Yoga is ______________, Yoga is not _____________.

I can’t tell you how many times I have heard, or read, what yoga is and what is not from obviously biased sources. You probably have seen the latest article on Yoga that was written in the NY Times recently. Karen and Julie both sent me this link. I have a feeling that at least one of them was hoping that I would write something about it and they were right. The article is called, How Yoga Can Wreck Your Body.
Hmm, I wonder what the bias might be on this one. I can say so many things about this starting with the photos of the people looking like idiots but that is truly not what gets me riled up. What bothers me the most about this article is, okay, I am having trouble singling out just one thing. I am going to make a list.

1. The fear mongering. Don’t we already have enough fear in our lives being shoved down our throat by the media?
2. The constant referral to what yoga is and what it is not, and the irony of those statements.
3. The reference to experts.
4. The photos of the authors doing postures like shoulder stand with their head turned side-ways that the article says can be dangerous.
5. The perpetuation of the idea that people need experts and the media to tell them what is good and bad.
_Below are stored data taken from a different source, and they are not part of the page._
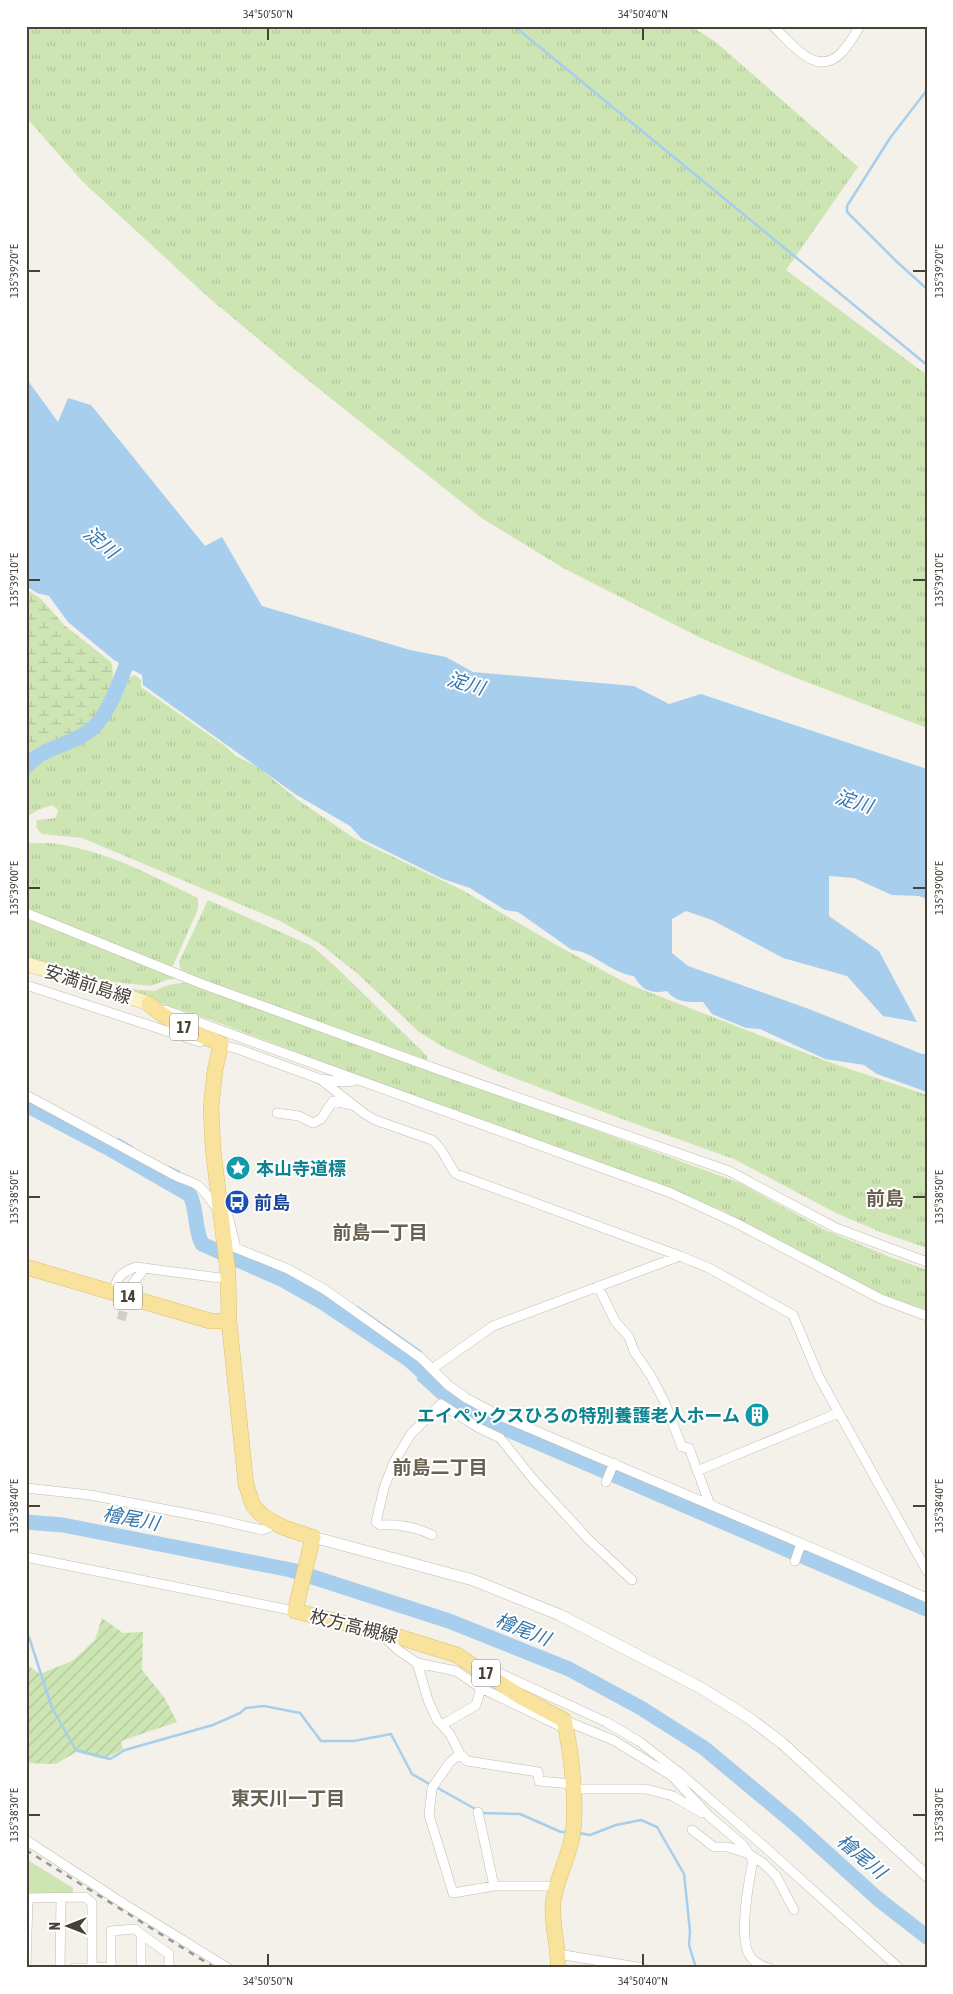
<svg xmlns="http://www.w3.org/2000/svg" width="953" height="1994" font-family="'Asap Condensed','Noto Sans JP',sans-serif">
  <style>
    .grass { fill: url(#grass-tufts) }
    .wetland { fill: url(#wetland-marsh) }
    .park { fill: #cde5b3 }
    .garden { fill: url(#garden-furrows) }
    .water { fill: #a8ceed }
    .lines { fill: none; stroke-linecap: round; stroke-linejoin: round }
    .stream { stroke: #a8ceed; stroke-width: 2.5 }
    .river { stroke: #a8ceed; stroke-width: 15 }
    .minor-tunnel { stroke: #d1cec5; stroke-width: 9; stroke-dasharray: 9 4.5; stroke-linecap: butt }
    .minor-casing { stroke: #c1bcae; stroke-width: 10 }
    .tertiary-casing { stroke: #c1bcae; stroke-width: 12 }
    .secondary-casing { stroke: #d1c59a; stroke-width: 15 }
    .primary-casing { stroke: #dec06c; stroke-width: 16 }
    .minor { stroke: #fff; stroke-width: 9 }
    .tertiary { stroke: #fff; stroke-width: 11 }
    .secondary { stroke: #fcf2ca; stroke-width: 14 }
    .primary { stroke: #f9e29c; stroke-width: 15 }
    .rail { stroke: #979797; stroke-width: 2.5; stroke-dasharray: 6 6; stroke-linecap: butt }
    .ticks { fill: none; stroke: #474137; stroke-width: 2 }
    .labels { text-anchor: middle; dominant-baseline: central; stroke-width: 4; stroke-linejoin: round; paint-order: stroke }
    .shield { fill: #fff; stroke: #7e7a73; stroke-width: 1 }
    .shield-label { font-size: 16px; font-weight: bold; fill: #474137 }
    .street-label { font-size: 18px; fill: #474137; stroke: #fff }
    .culture-label { font-size: 18px; font-weight: bold; fill: #0d838f; stroke: #fff; text-anchor: start }
    .transit-label { font-size: 18px; font-weight: bold; fill: #164399; stroke: #fff; text-anchor: start }
    .water-label { font-size: 19px; font-style: italic; fill: #3576ad; stroke: #fff }
    .neighbourhood-label { font-size: 19px; font-weight: bold; fill: #69604f; stroke: #fff }
    .neatline { fill: none; stroke: #474137; stroke-width: 2 }
    .ticks-label { font-size: 12px; text-anchor: middle; fill: #474137 }
  </style>
  <defs>
    <pattern id="grass-tufts" width="24" height="20" patternUnits="userSpaceOnUse" patternTransform="scale(1.25)"><rect width="24" height="20" fill="#cde5b3"/><path d="M3 7l-1-3M5 7V3M7 7l1-3M15 17l-1-3M17 17v-4M19 17l1-3" fill="none" stroke="#b1c69b"/></pattern>
    <pattern id="wetland-marsh" width="20" height="14" patternUnits="userSpaceOnUse" patternTransform="scale(1.25)"><rect width="20" height="14" fill="#cde5b3"/><path d="M1 5h8M5 5V1M11 12h8M15 12V8" fill="none" stroke="#b1c69b"/></pattern>
    <pattern id="garden-furrows" width="10" height="10" patternUnits="userSpaceOnUse" patternTransform="scale(1.25)"><rect width="10" height="10" fill="#cde5b3"/><path d="M-1 1l2-2M0 10L10 0M9 11l2-2" fill="none" stroke="#b1c69b"/></pattern>
  </defs>
  <rect width="100%" height="100%" fill="#f3f1e9"/>
  <!-- grass -->
  <path class="grass" d="M26,26H691L717,43L858,167L786,270L927,375V728L791,676L701,638L565,569L483,519L304,377L209,298L82,181L26,117Z
    M135,675L141,680V687L225,746L236,756L258,767L298,800L354,838L462,890L558,946L628,984L826,1061L927,1095V1248L883,1233L836,1213L734,1159L622,1119L499,1072L445,1048L419,1032L358,974L319,943L280,921L82,838L42,834L36,827L37,820L56,818L58,810L52,805L38,810L26,817V774C44,750 66,752 88,737C106,724 109,700 122,691L125,679Z
    M26,843C36,844 47,842 57,844C107,851 153,876 198,898V909L172,968L26,910Z
    M208,900L312,946L336,967L427,1056V1060L181,972L179,962Z
    M26,918L179,978L167,980L150,986L87,979L26,960Z
    M189,982L740,1183L823,1229L890,1257L927,1270V1310L886,1297L721,1210L211,1020L111,987L154,991L168,985Z"/>
  <!-- wetland -->
  <path class="wetland" d="M26,589L41,599L64,625L111,662C121,693 89,731 61,742C48,748 37,746 26,758Z"/>
  <!-- park -->
  <path class="park" d="M26,1859L73,1888V1893L26,1894Z"/>
  <!-- garden -->
  <path class="garden" d="M102,1618L123,1633L143,1632L142,1670L164,1697L177,1722L121,1741L123,1750L103,1759L76,1752L56,1764L26,1763V1664L40,1674L72,1661L95,1640Z"/>
  <!-- water -->
  <path class="water" d="M26,378L58,422L68,398L91,405L205,546L222,537L262,606L410,650L446,657L473,672L634,686L669,704L701,694L927,769V899L919,896L892,895L854,878L829,876V916L879,951L917,1022L883,1016L847,976L783,958L712,920L686,911L672,919V953L688,966L809,1009L922,1054H927V1092L877,1074L864,1065L825,1059L760,1029L746,1028L712,1014L703,1002C688,1002 676,1003 667,991C650,994 642,990 634,976C610,973 593,951 572,950L518,912L505,910L470,888L443,879L362,839L350,826L295,794L143,685L142,675L114,660L68,622L49,596L37,593L26,586Z"/>
  <g class="lines">
    <!-- stream -->
    <path class="stream" d="M514,26L927,365
      M927,90L890,138L847,206V212L896,261L927,289
      M26,1112L102,1152
      M118,1139L132,1147
      M168,1167L179,1172
      M357,1307L421,1352
      M418,1379L442,1401
      M502,1434L605,1478
      M610,1480L793,1559
      M798,1561L927,1616
      M26,1637H29L52,1708L76,1750L110,1759L125,1750L213,1725L240,1713L246,1708L264,1706L300,1713L321,1741H354L391,1734L412,1774L431,1785
      M436,1787L477,1810
      M482,1813L520,1814L561,1832H567
      M578,1833L590,1835L616,1825L641,1820L657,1827L684,1874L690,1931L689,1945L696,1968"/>
    <!-- river -->
    <path class="river" d="M26,767C42,746 76,745 95,726C112,707 120,679 130,656L137,650
      M26,1104L89,1137L190,1195C198,1213 194,1228 202,1244L283,1280L322,1302L408,1359L457,1403L478,1415L927,1607
      M26,1522L63,1525L291,1570L449,1621L569,1669L641,1708L704,1748L794,1823L878,1899L927,1937"/>
    <!-- minor-tunnel -->
    <path class="minor-tunnel" d="M121,1320L128,1294"/>
    <defs>
      <path id="minor" d="M773,26C792,44 817,79 842,52C849,45 854,35 860,26
        M26,913L202,984L445,1072L729,1171L836,1228L927,1262
        M26,985L200,1042
        M165,1010L671,1193L736,1223L881,1299L927,1316
        M218,1044L238,1049L320,1079L365,1114L375,1120L432,1140C444,1149 447,1163 456,1174L680,1256L711,1269L793,1315L819,1377L927,1571
        M322,1079L342,1082L354,1081
        M26,1095L174,1175C182,1179 190,1181 197,1185C210,1194 214,1211 228,1216L236,1248L288,1269L324,1289L421,1358L448,1385L466,1398L498,1415L843,1561L927,1598
        M277,1113L299,1116L313,1123L321,1119L333,1101L352,1105
        M598,1286L615,1321L629,1337L634,1351L651,1376L664,1401L682,1447L689,1448L710,1505
        M130,1287L145,1268
        M114,1292C116,1277 122,1272 136,1267L228,1279
        M432,1369L493,1326L680,1256
        M697,1471L838,1413
        M606,1482L614,1463
        M26,1488L90,1495L215,1519L262,1530L268,1528L274,1522
        M432,1535C416,1527 398,1524 380,1525L376,1522L384,1488L394,1462L411,1434L441,1404L479,1428L500,1438L533,1479L588,1539L632,1580
        M26,1557L295,1611
        M795,1561L801,1544
        M382,1635L398,1650L417,1663L428,1700L437,1720L450,1734L460,1754
        M417,1663L456,1671L481,1688L566,1729
        M484,1666L606,1722L640,1742L681,1774L766,1848L899,1968
        M564,1720L613,1740L672,1776L709,1816L743,1845L753,1860C749,1880 738,1940 750,1956C754,1962 761,1966 769,1968
        M442,1725L476,1705L481,1688
        M573,1789H646L673,1796L702,1813
        M478,1812L494,1886
        M692,1830L714,1847H728L749,1854L763,1863L776,1876L794,1910
        M26,1840L121,1902L228,1968
        M557,1886H494L453,1893L429,1815L432,1788L450,1762L460,1754L467,1761L538,1772L539,1781L572,1784
        M26,1898L85,1897L92,1903V1968
        M141,1934L169,1954V1968
        M558,1954L643,1968
        M26,1968L28,1898
        M60,1968L61,1898
        M74,1968L111,1967V1931L135,1929L141,1934V1968"/>
      <path id="tertiary" d="M313,1537L473,1580L560,1615L701,1688L749,1718L782,1743L927,1876"/>
      <path id="secondary" d="M26,964L97,985L149,1004"/>
      <path id="primary" d="M149,1004C169,1023 197,1033 221,1044L215,1070L211,1108L213,1149L228,1273L229,1321L246,1485C249,1491 250,1499 253,1505C266,1524 293,1531 313,1537L295,1611L399,1637L457,1655L521,1697L564,1720C571,1749 578,1809 572,1838C568,1859 555,1883 553,1903C551,1925 559,1946 558,1968
        M26,1267L210,1321H229"/>
    </defs>
    <!-- minor casing -->
    <use href="#minor" class="minor-casing"/>
    <!-- tertiary casing -->
    <use href="#tertiary" class="tertiary-casing"/>
    <!-- secondary casing -->
    <use href="#secondary" class="secondary-casing"/>
    <!-- primary casing -->
    <use href="#primary" class="primary-casing"/>
    <!-- minor -->
    <use href="#minor" class="minor"/>
    <!-- tertiary -->
    <use href="#tertiary" class="tertiary"/>
    <!-- secondary -->
    <use href="#secondary" class="secondary"/>
    <!-- primary -->
    <use href="#primary" class="primary"/>
    <!-- rail -->
    <path class="rail" d="M26,1850L215,1968"/>
  </g>
  <!-- ticks -->
  <path class="ticks" d="M268,28V40M643,28V40M28,271H40M913,271H926M28,580H40M913,580H926M28,888H40M913,888H926M28,1197H40M913,1197H926M28,1506H40M913,1506H926M28,1815H40M913,1815H926M268,1954V1966M643,1954V1966"/>
  <!-- icons -->
  <defs>
    <symbol id="sight-disc" viewBox="-11 -11 22 22"><circle r="9.5" fill="#0f9aa8" stroke="#fff"/><path d="M0-6L1.8-2.2L6-1.7L2.9 1.2L3.7 5.4L0 3.3L-3.7 5.4L-2.9 1.2L-6-1.7L-1.8-2.2Z" fill="#fff"/></symbol>
    <symbol id="bus-disc" viewBox="-11 -11 22 22"><circle r="9.5" fill="#1a4fb4" stroke="#fff"/><path d="M-5-6H5V4H4V6H2V4H-2V6H-4V4H-5ZM-3.5-4V0h7V-4ZM-3.5 1.2v1.5H-2V1.2ZM2 1.2v1.5H3.5V1.2Z" fill="#fff"/></symbol>
    <symbol id="building-disc" viewBox="-11 -11 22 22"><circle r="9.5" fill="#0f9aa8" stroke="#fff"/><path d="M-4-6H4V6H1V3H-1V6H-4ZM-2.5-4.3h1.7v1.8h-1.7ZM.8-4.3h1.7v1.8H.8ZM-2.5-1h1.7V.8h-1.7ZM.8-1h1.7V.8H.8Z" fill="#fff"/></symbol>
  </defs>
  <g fill-rule="evenodd">
    <use href="#sight-disc" x="224" y="1154" width="28" height="28"/>
    <use href="#bus-disc" x="223" y="1188" width="28" height="28"/>
    <use href="#building-disc" x="743" y="1401" width="28" height="28"/>
  </g>
  <g class="labels">
    <!-- shield labels -->
    <g class="shield">
      <rect x="170" y="1013.5" width="28" height="27" rx="4"/>
      <rect x="114" y="1282.5" width="28" height="27" rx="4"/>
      <rect x="472" y="1659.5" width="28" height="27" rx="4"/>
    </g>
    <g class="shield-label">
      <text x="184" y="1027">17</text>
      <text x="128" y="1296">14</text>
      <text x="486" y="1673">17</text>
    </g>
    <!-- street labels -->
    <g class="street-label">
      <text transform="translate(88 984) rotate(18)">安満前島線</text>
      <text transform="translate(354 1626) rotate(14)">枚方高槻線</text>
    </g>
    <!-- culture labels -->
    <g class="culture-label">
      <text x="256" y="1168">本山寺道標</text>
      <text x="740" y="1415" text-anchor="end">エイぺックスひろの特別養護老人ホーム</text>
    </g>
    <!-- transit labels -->
    <g class="transit-label">
      <text x="254" y="1202">前島</text>
    </g>
    <!-- water labels -->
    <g class="water-label">
      <text transform="translate(101 542) rotate(40)">淀川</text>
      <text transform="translate(466 683) rotate(16)">淀川</text>
      <text transform="translate(854 801) rotate(17)">淀川</text>
      <text transform="translate(131 1518) rotate(11)">檜尾川</text>
      <text transform="translate(523 1629) rotate(22)">檜尾川</text>
      <text transform="translate(862 1856) rotate(40)">檜尾川</text>
    </g>
    <!-- neighbourhood labels -->
    <g class="neighbourhood-label">
      <text x="885" y="1198">前島</text>
      <text x="380" y="1232">前島一丁目</text>
      <text x="440" y="1467">前島二丁目</text>
      <text x="288" y="1798">東天川一丁目</text>
    </g>
  </g>
  <!-- border -->
  <rect width="953" height="1994" fill="none" stroke="#ffffff" stroke-width="55"/>
  <!-- north arrow -->
  <g transform="translate(68 1926) rotate(270)" stroke="#ffffff" stroke-width="4" paint-order="stroke">
  <path d="M0-4L9 19L0 12L-9 19Z" fill="#474137"/>
  <text y="-8" font-size="14" font-weight="bold" text-anchor="middle" fill="#474137">N</text>
  </g>
  <rect x="28" y="28" width="898" height="1938" class="neatline"/>
  <g class="ticks-label">
    <text x="268" y="18">34°50'50"N</text>
    <text x="643" y="18">34°50'40"N</text>
    <text transform="translate(939 271) rotate(-90)" y="4">135°39'20"E</text>
    <text transform="translate(14 271) rotate(-90)" y="4">135°39'20"E</text>
    <text transform="translate(939 580) rotate(-90)" y="4">135°39'10"E</text>
    <text transform="translate(14 580) rotate(-90)" y="4">135°39'10"E</text>
    <text transform="translate(939 888) rotate(-90)" y="4">135°39'00"E</text>
    <text transform="translate(14 888) rotate(-90)" y="4">135°39'00"E</text>
    <text transform="translate(939 1197) rotate(-90)" y="4">135°38'50"E</text>
    <text transform="translate(14 1197) rotate(-90)" y="4">135°38'50"E</text>
    <text transform="translate(939 1506) rotate(-90)" y="4">135°38'40"E</text>
    <text transform="translate(14 1506) rotate(-90)" y="4">135°38'40"E</text>
    <text transform="translate(14 1815) rotate(-90)" y="4">135°38'30"E</text>
    <text transform="translate(939 1815) rotate(-90)" y="4">135°38'30"E</text>
    <text x="268" y="1985">34°50'50"N</text>
    <text x="643" y="1985">34°50'40"N</text>
  </g>
</svg>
I am not protective of the Yoga industry. And I do believe it is a business like any other. I also believe yoga is a tool that helps many people find their way through this incredibly over-stimulating, dis-empowering world. I am not yoga. Yoga is not me. I am going to say something incredibly corny. Yoga can be used for good or evil. Like any belief system it can be manipulated by it’s users for all kinds of uses.

I read this article yesterday morning. I then read the comments and, although I felt that I had a bit more to say on the subject, was not compelled to write about it. It continued to marinate in my brain though. Later on, I met with a good friend of mine who works at the retreat center where we are staying. We talked about a lot of things and she told me a story that has gotten me out of bed and writing at 5:30am. There is a yoga teacher who comes here frequently. He brings in huge groups and therefore a ton of money. Over the years, I have heard countless stories about how abusive he is to the staff, how dismissive he is to his own, and how manipulative he is to his students. I have always known it but this story pushed me over the edge. Three weeks before he came down here last spring, he demanded that they have their usual bonfire on the beach. The staff tried to tell him, well actually, they speak through one of his staff, he never speaks directly to anyone here, that May and June are when the sea turtles lay their eggs on the beach. If you know anything about this process, you would know that any light will draw the baby turtles in the wrong direction, away from the water. Anyway, he bypassed the retreat staff and went straight to the owner. Guess who won, not the sea turtles. There was a bonfire on the beach in May and then again in June.

I am feeling absolutely sick over this. Not because I am a yoga teacher, but because I am someone who believes in right action. I feel buried under a mountain of injustices in which I have little to fight back with. I guess this idea of what yoga is and what is not is completely missing the point. My question is, how do I navigate through this world and not get knocked off course by these people who are either following the money, following the person who is following the money, or following the herd because it is safer?

My friend who works here said to me, “we like to say Mimi equals yoga, this other guy does not equal yoga.” That is lovely to hear but is it really true? Apparently, we both equal yoga. What I don’t get is, why do so many follow this guy, I mean like thousands of people? Quite frankly, I don’t want to be followed. I want to inspire others to follow their own path, to do what they believe is right and to make the world better. Right now, I am feeling a bit out numbered or out-gunned might be a better way of putting it.

I am trying to think of a way to tie this all up but I just can’t. the Buddhists say it is important to learn how to sit with discomfort, dukkha, not try to change it. I guess that is just where I am at, sitting in the middle of paradise and discomfort at the same time.